Key points from article :
A team at Carnegie Mellon University has created a new class of “living robots” called AggreBots, described in a study led by Dhruv Bhattaram and published in Science Advances. These microscopic machines are built entirely from human lung stem-cell–derived tissues and powered by cilia—the tiny, hair-like structures that naturally propel fluids and microorganisms. Unlike traditional biobots that rely on engineered muscle fibres, these cilia-driven robots offer a promising new avenue for designing autonomous, biodegradable biological machines.
The breakthrough comes from a modular assembly technique developed in the Ren Lab, where researchers fuse together tissue spheroids to create custom shapes and movement patterns. By mixing functional and genetically altered spheroids—some with immotile cilia—the team can precisely control where active “propellers” are placed, much like deciding which oars are used on a rowboat. This enables directional control of CiliaBots for the first time, paving the way for engineered mobility tailored to specific tasks.

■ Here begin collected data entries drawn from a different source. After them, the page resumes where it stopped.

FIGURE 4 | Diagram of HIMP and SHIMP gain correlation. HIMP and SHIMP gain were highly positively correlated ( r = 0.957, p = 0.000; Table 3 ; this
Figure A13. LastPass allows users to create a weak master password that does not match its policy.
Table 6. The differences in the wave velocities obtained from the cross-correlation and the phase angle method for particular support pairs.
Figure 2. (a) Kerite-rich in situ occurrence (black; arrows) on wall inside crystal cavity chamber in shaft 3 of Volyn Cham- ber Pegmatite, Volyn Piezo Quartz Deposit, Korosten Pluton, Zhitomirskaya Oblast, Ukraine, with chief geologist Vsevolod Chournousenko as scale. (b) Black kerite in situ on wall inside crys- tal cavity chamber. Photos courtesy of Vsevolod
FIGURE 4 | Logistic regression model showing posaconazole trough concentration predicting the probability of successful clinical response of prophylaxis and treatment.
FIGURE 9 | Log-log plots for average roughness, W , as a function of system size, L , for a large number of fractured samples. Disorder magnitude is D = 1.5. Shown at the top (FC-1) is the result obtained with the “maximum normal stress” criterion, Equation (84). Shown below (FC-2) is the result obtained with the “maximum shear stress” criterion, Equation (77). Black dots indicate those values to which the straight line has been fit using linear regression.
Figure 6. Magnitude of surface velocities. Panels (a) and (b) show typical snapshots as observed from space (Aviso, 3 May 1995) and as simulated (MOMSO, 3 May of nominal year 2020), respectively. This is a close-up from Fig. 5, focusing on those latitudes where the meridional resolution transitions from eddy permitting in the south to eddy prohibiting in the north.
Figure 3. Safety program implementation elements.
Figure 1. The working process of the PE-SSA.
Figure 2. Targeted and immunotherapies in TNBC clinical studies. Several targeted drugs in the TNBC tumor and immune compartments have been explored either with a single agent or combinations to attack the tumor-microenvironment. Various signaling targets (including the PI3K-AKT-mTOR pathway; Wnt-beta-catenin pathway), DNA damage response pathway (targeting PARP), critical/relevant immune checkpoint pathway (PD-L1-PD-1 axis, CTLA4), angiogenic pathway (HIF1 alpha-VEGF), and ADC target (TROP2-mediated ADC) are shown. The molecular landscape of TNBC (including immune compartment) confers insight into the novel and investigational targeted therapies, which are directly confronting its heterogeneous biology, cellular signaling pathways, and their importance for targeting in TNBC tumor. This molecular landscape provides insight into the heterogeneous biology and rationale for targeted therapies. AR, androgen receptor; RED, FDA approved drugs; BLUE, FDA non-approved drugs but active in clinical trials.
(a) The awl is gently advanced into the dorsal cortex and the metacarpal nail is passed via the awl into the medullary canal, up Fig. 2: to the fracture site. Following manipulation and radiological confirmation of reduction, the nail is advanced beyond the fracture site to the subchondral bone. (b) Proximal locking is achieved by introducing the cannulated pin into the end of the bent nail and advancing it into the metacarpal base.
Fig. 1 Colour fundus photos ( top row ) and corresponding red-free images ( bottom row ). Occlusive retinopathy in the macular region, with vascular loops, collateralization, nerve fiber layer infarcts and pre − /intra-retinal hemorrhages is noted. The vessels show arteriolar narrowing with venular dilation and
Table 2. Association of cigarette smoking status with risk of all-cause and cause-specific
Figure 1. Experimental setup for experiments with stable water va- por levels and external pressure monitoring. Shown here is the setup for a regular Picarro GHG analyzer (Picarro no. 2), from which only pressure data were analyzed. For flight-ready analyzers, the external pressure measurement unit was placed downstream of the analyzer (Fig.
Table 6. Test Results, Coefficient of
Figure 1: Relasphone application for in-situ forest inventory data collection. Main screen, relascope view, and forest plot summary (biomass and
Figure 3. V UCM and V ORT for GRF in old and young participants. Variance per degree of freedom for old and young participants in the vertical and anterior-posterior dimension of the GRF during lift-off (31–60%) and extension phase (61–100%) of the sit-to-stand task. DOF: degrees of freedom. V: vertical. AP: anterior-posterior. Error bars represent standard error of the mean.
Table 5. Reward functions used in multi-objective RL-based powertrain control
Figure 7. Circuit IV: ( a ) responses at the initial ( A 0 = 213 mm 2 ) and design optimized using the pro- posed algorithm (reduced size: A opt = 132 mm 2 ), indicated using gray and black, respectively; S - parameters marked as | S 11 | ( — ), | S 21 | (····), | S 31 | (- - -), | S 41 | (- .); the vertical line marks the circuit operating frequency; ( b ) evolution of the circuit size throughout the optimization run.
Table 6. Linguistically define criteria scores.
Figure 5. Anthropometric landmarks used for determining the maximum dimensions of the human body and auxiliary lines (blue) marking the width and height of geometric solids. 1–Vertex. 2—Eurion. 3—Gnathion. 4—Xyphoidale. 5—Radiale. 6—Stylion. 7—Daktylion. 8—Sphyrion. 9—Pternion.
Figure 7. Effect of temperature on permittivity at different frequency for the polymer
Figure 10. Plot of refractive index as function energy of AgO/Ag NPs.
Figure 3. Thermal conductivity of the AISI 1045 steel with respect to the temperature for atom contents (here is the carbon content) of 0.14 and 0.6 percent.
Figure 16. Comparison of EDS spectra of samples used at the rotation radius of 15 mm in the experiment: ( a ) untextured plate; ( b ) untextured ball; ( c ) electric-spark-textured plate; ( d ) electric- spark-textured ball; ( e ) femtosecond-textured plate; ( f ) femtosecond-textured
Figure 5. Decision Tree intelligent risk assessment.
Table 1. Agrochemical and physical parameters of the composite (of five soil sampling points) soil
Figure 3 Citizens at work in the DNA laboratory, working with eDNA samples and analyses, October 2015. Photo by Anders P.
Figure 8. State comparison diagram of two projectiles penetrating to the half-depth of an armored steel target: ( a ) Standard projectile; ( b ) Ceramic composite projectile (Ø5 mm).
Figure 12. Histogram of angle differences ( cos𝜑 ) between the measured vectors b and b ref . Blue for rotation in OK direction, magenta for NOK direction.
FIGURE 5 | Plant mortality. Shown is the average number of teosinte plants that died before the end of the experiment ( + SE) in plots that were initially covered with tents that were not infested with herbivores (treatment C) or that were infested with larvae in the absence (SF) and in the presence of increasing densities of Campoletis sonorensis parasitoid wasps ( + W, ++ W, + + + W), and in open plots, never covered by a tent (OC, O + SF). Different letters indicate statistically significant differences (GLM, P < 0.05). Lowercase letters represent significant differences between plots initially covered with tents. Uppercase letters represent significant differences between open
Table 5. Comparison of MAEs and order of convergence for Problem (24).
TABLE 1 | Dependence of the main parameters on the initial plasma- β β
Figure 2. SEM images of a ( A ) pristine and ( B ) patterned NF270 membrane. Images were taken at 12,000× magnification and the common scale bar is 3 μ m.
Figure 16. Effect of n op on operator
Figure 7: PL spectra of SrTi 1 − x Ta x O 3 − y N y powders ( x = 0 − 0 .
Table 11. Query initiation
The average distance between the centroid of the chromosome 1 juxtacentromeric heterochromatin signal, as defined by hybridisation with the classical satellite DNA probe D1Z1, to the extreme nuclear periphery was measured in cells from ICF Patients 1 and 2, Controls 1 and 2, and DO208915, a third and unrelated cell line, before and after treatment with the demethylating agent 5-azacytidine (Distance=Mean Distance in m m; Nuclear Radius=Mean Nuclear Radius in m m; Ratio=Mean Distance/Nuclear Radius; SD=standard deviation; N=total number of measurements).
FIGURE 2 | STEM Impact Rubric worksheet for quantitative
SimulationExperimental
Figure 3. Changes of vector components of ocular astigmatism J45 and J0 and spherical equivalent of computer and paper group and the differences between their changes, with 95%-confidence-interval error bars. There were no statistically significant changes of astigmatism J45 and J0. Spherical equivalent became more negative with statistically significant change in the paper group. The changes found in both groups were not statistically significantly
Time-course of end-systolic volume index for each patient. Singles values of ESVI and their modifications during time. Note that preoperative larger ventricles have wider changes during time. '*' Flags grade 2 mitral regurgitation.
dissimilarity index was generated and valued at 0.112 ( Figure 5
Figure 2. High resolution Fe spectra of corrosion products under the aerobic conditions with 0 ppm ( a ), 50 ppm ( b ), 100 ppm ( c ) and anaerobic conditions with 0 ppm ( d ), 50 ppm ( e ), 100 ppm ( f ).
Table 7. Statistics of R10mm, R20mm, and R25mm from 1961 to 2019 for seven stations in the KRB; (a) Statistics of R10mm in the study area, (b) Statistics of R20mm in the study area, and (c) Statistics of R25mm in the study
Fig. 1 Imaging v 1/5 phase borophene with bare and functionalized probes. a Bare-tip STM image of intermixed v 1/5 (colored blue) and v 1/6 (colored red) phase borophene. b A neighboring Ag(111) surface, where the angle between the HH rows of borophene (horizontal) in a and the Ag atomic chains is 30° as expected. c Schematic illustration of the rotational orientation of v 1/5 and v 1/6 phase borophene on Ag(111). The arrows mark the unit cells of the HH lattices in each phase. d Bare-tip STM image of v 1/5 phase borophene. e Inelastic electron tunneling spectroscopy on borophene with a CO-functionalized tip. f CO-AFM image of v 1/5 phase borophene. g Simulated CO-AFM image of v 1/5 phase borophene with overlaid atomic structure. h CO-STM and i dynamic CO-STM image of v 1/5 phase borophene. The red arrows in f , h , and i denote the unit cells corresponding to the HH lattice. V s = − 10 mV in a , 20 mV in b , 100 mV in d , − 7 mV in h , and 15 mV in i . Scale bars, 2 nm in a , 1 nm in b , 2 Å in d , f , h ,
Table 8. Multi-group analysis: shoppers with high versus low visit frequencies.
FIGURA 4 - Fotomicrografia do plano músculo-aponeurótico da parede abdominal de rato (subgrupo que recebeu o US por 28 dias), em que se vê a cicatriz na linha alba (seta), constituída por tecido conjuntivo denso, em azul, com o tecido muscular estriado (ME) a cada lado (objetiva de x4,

Because AggreBots are fully biological and can be made from a patient’s own cells, they hold exciting potential for medical applications. Future versions could navigate the body to deliver therapies, assist in clearing mucus, or help study diseases involving dysfunctional cilia, such as primary ciliary dyskinesia or cystic fibrosis. The researchers emphasise that reliable motility is crucial for any therapeutic use inside the body—and this platform provides a foundation for finely tuning how biobots move.
Overall, AggreBots mark a significant advance in biohybrid robotics, offering customizable design, natural biocompatibility, and new possibilities for personalised medicine, environmental sensing, and in-body therapeutic delivery.